Financing Activities
Since January 1, 2014, we have executed the following capital market transactions:
· On January 31, 2014, we completed a $600,000,000 loan secured by our 220 Central Park South development site. The loan bears interest at LIBOR plus 2.75% (2.90% at June 30, 2014) and matures in January 2016, with three one-year extension options.
· On April 16, 2014, we completed a $350,000,000 refinancing of 909 Third Avenue, a 1.3 million square foot Manhattan office building. The seven-year interest only loan bears interest at 3.91% and matures in May 2021. We realized net proceeds of approximately $145,000,000 after defeasing the existing 5.64%, $193,000,000 mortgage, defeasance cost and other closing costs.

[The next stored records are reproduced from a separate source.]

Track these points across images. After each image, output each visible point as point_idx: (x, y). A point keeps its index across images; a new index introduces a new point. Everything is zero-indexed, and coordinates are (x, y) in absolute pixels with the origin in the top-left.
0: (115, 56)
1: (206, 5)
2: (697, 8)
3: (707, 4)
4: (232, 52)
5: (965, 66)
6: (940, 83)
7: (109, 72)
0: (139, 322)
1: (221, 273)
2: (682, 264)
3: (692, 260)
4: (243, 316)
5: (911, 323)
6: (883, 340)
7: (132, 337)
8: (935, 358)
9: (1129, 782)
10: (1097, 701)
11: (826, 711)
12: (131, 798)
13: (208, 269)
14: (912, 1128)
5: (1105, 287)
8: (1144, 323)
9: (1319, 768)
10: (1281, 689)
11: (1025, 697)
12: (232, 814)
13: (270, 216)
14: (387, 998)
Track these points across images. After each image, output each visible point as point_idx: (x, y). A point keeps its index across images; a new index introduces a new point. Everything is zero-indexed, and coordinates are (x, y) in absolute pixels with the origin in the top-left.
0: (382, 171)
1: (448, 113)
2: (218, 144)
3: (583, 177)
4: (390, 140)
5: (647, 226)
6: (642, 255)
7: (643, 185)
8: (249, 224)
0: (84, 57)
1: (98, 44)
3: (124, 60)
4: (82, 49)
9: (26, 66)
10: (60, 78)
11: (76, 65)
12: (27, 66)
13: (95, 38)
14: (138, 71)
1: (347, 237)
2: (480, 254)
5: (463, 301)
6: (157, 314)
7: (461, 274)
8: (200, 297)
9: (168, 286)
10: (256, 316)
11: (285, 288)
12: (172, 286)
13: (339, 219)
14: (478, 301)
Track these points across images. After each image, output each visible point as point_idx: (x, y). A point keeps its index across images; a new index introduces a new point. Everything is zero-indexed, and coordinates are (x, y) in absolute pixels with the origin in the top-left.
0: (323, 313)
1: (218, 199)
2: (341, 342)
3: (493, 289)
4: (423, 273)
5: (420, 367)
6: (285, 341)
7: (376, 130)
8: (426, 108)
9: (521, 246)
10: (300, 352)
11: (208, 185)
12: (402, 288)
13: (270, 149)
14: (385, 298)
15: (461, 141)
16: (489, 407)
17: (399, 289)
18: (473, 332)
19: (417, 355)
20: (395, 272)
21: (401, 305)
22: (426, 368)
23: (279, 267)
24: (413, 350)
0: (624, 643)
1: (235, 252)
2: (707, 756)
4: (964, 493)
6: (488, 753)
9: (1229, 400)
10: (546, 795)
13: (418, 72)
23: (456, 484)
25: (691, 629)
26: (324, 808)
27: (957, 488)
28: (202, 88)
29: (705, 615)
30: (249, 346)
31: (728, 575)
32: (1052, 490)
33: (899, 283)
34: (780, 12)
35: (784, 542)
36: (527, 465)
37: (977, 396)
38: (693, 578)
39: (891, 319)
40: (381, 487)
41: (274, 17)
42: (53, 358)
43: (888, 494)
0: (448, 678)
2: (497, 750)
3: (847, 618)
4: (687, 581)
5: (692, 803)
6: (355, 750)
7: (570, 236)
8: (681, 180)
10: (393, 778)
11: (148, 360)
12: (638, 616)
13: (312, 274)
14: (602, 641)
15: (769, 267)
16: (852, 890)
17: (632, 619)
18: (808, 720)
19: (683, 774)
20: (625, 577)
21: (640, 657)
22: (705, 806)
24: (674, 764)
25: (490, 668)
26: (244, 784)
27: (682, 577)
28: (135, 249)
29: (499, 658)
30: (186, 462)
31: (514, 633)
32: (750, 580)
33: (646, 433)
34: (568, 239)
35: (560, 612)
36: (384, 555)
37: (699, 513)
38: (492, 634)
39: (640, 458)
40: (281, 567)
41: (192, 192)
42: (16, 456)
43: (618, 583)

· On June 16, 2014, we completed a green bond public offering of $450,000,000 2.50% senior unsecured notes due June 30, 2019. The notes were sold at 99.619% of their face amount to yield 2.581%.
· On July 16, 2014, we completed a $130,000,000 financing of Las Catalinas, a 494,000 square foot mall located in Caguas, Puerto Rico, in the San Juan area. The 10-year fixed rate loan bears interest at 4.43% and amortizes based on a 30-year schedule beginning in year six.
Vornado Capital Partners Real Estate Fund (the “Fund”)
· On June 26, 2014, the Fund sold its 64.7% interest in One Park Avenue to a newly formed joint venture that we and an institutional investor own 55% and 45%, respectively. This transaction was based on a property value of $560,000,000. From the inception of this investment through its disposition, the Fund realized a $75,069,000 net gain.
· On June 24, 2014, the Fund and its 50% joint venture partner entered into an agreement to sell Georgetown Park, a 305,000 square foot retail property, for $272,500,000.